### [WORK ITEM A]
Reproduce part of the Young Ireland passage word for word, beginning at the words "Following Davis's sudden" and stopping after "insurrectionist Young Italy.".
### [WORK ITEM B]
Carry the passage on Duffy and Young Ireland forward from its last sentence.

SOURCE TEXT below:

For Duffy there was a further, less liberal basis, for his disaffection: O'Connell's repeated denunciations of a "vile union" in the United States "of republicanism and slavery", and his appeal to Irish Americans to join in the abolitionist struggle. Duffy believed the time was not right "for gratuitous interference in American affairs". Not least because of the desire for American support and funding, it was a common view.

===Young Ireland===

Charles Gavan Duffy circa 1845

Following Davis's sudden death in 1845, Duffy appointed John Mitchel deputy editor. Against the background of increasingly violent peasant resistance to evictions and of the onset of famine, Mitchell brought a more militant tone. When the Standard in London observed that the new Irish railways could be used to transport troops to quickly curb agrarian unrest, Mitchel responded that the tracks could be turned into pikes and trains ambushed. O'Connell publicly distanced himself from the seditious import of the remarks—it appeared to some setting Duffy, as the publisher, up for prosecution. When the courts failed to convict, O'Connell pressed the issue, seemingly intent on effecting a break with those he referred to disdainfully as "Young Irelanders"—a reference to Giuseppe Mazzini's anti-clerical and insurrectionist Young Italy.

In 1847, the Repeal Association tabled resolutions declaring that under no circumstances was a nation justified in asserting its liberties by force of arms. The Young Irelanders had not advocated physical force, but in response to the "Peace Resolutions" Thomas Meagher argued that if Repeal could not be carried by moral persuasion and peaceful means, a resort to arms would be a no less honourable course. O'Connell's son John forced the decision: the resolution was carried on the threat of the O'Connells themselves quitting the Association.

Duffy and the other Young Ireland dissidents associated with his paper withdrew and formed themselves as the Irish Confederation.

In the desperate circumstances of the Great Famine and in the face of martial-law measures that, following O'Connell's death, a number of Repeal Association MPs had approved in Westminster, Duffy conceded the case for taking "the no less honourable course". With Mitchel he was arrested, leaving it to Meagher, O'Brien and Dillon to raise the standard of revolt. This was a republican tricolour with which Meagher had returned from revolutionary Paris, its colours intended to symbolise reconciliation (white) between Catholic (green) and Protestant (orange). But with the rural priesthood against them and the body of their support confined to the garrisoned towns, their efforts issued in a small demonstration that broke up after its first armed encounter, the Battle of Ballingarry. Their death sentences for treason commuted, the leaders were transported to Van Diemen's Land (Tasmania). Duffy alone escaped. Defended by Isaac Butt he was freed after his fifth trial.

End of SOURCE TEXT.
EXTRACTED MATERIAL below:

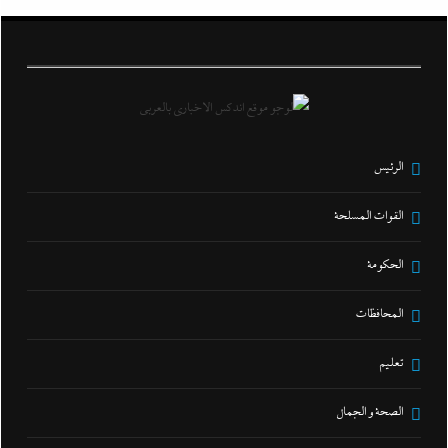
الرئيس
القوات المسلحة
الحكومة
المحافظات
تعليم
الصحة و الجمال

End of EXTRACTED MATERIAL.

### [ANSWER BOX A]
Following Davis's sudden death in 1845, Duffy appointed John Mitchel deputy editor. Against the background of increasingly violent peasant resistance to evictions and of the onset of famine, Mitchell brought a more militant tone. When the Standard in London observed that the new Irish railways could be used to transport troops to quickly curb agrarian unrest, Mitchel responded that the tracks could be turned into pikes and trains ambushed. O'Connell publicly distanced himself from the seditious import of the remarks—it appeared to some setting Duffy, as the publisher, up for prosecution. When the courts failed to convict, O'Connell pressed the issue, seemingly intent on effecting a break with those he referred to disdainfully as "Young Irelanders"—a reference to Giuseppe Mazzini's anti-clerical and insurrectionist Young Italy.

### [ANSWER BOX B]
===League of North and South===

On his release, Duffy toured famine-stricken Ireland with the renowned Scottish essayist, historian and philosopher Thomas Carlyle. Duffy had invited Carlyle, a Unionist and anti-Catholic, in the vain hope that he might help sway establishment opinion in favour of humane and practical relief. Increasingly he was convinced that agrarian reform was the nation's existential issue and one that could form the basis for a non-sectarian national movement. From his youth Duffy recalled a Quaker neighbour who had been a United Irishman and had laughed at the idea that the issue was kings and governments. What mattered was the land from which the people got their bread. Instead of singing La Marseillaise, he said that what the men of '98 should have borrowed from the French was "their sagacious idea of bundling the landlords out of doors and putting tenants in their shoes".

In 1842, he had already allied himself with James Godkin who had abandoned a bible mission to campaign for the rights of the Catholic tenants he had been tasked with bringing into the Protestant fold. He now looked to James MacKnight (M'Knight) who, closely aided by a group of radical Presbyterian ministers, in 1847 had formed the Ulster Tenant Right Association in Derry.

In 1850, a convention called in Dublin by Duffy and MacKnight formed the Irish Tenant Right League. It was committed in its charter to MacKnight's "three F's": fair rent, free sale, and fixity of tenure.

Uniting activists across the sectarian and constitutional divide, in 1852, the League helped return Duffy (for New Ross) and 49 other tenant-rights MPs to Westminster. In November 1852, Lord Derby's short-lived Conservative government introduced a land bill to compensate Irish tenants on eviction for improvements they had made to the land. The bill passed in the House of Commons in 1853 and 1854, but failed to win consent of the landed grandees in the House of Lords.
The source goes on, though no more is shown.